Improved Analysis of Prostate Cancer Types Improves Outcomes

Prostate cancer can be subtyped based on cell of origin as luminal A, luminal B, and basal cell subtypes.

Subtyping cancer has been seen to improve treatment and survival rates among patients with various types of the disease, including those with breast cancer. Researchers now believe that prostate cancer can be subtyped based on cell of origin as luminal A, luminal B, and basal cell subtypes, according to a study presented at the American Society of Clinical Oncology 2017 Genitourinary Cancers Symposium.

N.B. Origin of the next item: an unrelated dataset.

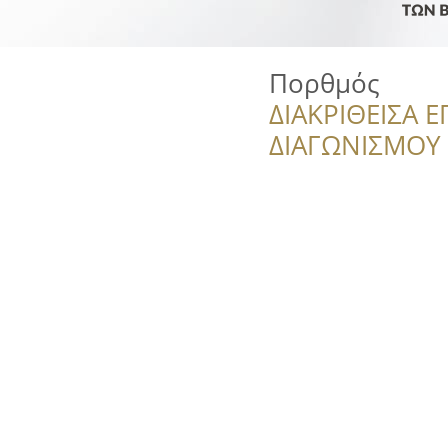
Πορθμός
ΔΙΑΚΡΙΘΕΙΣΑ Ε
ΔΙΑΓΩΝΙΣΜΟΥ ‘’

While luminal B prostate cancer was observed to have the worst prognosis, these patients may benefit the most from androgen deprivation therapy (ADT), which may lead to more targeted treatments.

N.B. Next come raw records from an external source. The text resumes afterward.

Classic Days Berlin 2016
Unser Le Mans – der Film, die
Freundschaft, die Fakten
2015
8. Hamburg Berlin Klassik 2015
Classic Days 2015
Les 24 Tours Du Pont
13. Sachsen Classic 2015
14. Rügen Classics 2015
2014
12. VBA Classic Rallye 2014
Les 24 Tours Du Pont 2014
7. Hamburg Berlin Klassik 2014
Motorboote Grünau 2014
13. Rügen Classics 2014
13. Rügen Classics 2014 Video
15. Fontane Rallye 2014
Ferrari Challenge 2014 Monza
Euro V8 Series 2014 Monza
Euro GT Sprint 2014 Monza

“The cell of origin of prostate cancer is unknown,” said researcher Felix Feng, MD, who presented the study.

The investigators hypothesized that prostate cancer could be better characterized based on cell subtypes, similar to other hormone-associated cancers. This method would likely improve treatment and outcomes for patients with prostate cancer.

In the study, the researchers used the PAM50 classifier test to calculate the prevalence of 50 classifier genes and 5 control genes to identify basal and luminal cell involvement with the disease. The study authors analyzed 1567 biopsies from high-risk patients who underwent radical prostatectomy, according to the presentation.

They discovered that prostate cancer can be split into 3 different subtypes. Based on heat maps from the test, similar to those conducted for breast cancer, the 3 subtypes were able to be distinguished from each other, according to the study.

“Given the similarity between these heat maps, it suggests that the underlying biology between breast and prostate cancer is somewhat similar,” Dr Feng said.

The authors then confirmed their findings by analyzing another 6300 cancer samples, which suggests the test can be widely repeated. However, the most important factor was to discover if subtyping the disease was clinically meaningful.

Further research showed that patients with luminal B disease had worse outcomes, compared with the other subtypes. The rate of 10-year survival was 41% for luminal A and 39% for basal subtypes, but luminal B was only 29%, according to the study. Both luminal A and basal subtypes were discovered to have a 10-year rate of not experiencing distant metastasis of 73%, while luminal B was found to have a rate of 53%.

For disease-specific survival, patients with the luminal A subtype had a 10-year rate of 89%, patients with the basal cell subtype had a survival rate of 82%, whereas the luminal B subtype had a 69% survival rate. Compared with the luminal B subtype, the other subtypes had a significantly lower rate of metastatic progression, according to the study authors.

Additionally, the investigators found that certain biological pathways are upregulated or downregulated in the subtypes. In the luminal subtypes, androgen receptor signaling is higher, whereas proliferation pathways are increased in basal and luminal B prostate cancers. Specifically, in the basal subtype, pathways that are implicated in epithelial mesenchymal transition and the immune system are upregulated.

The authors also discovered that patients with luminal B disease seemed to benefit the most from ADT, with an indication that other patients may experience disease worsening with the treatment.

To further assess which patients would benefit from ADT, the authors said that a new trial should subtype patients, and randomize them to receive salvage radiation therapy with placebo or apalutamide.

“This subtyping approach may provide a molecular strategy for treatment selection for patients with aggressive, but potentially curable, cancers,” Dr Feng concluded.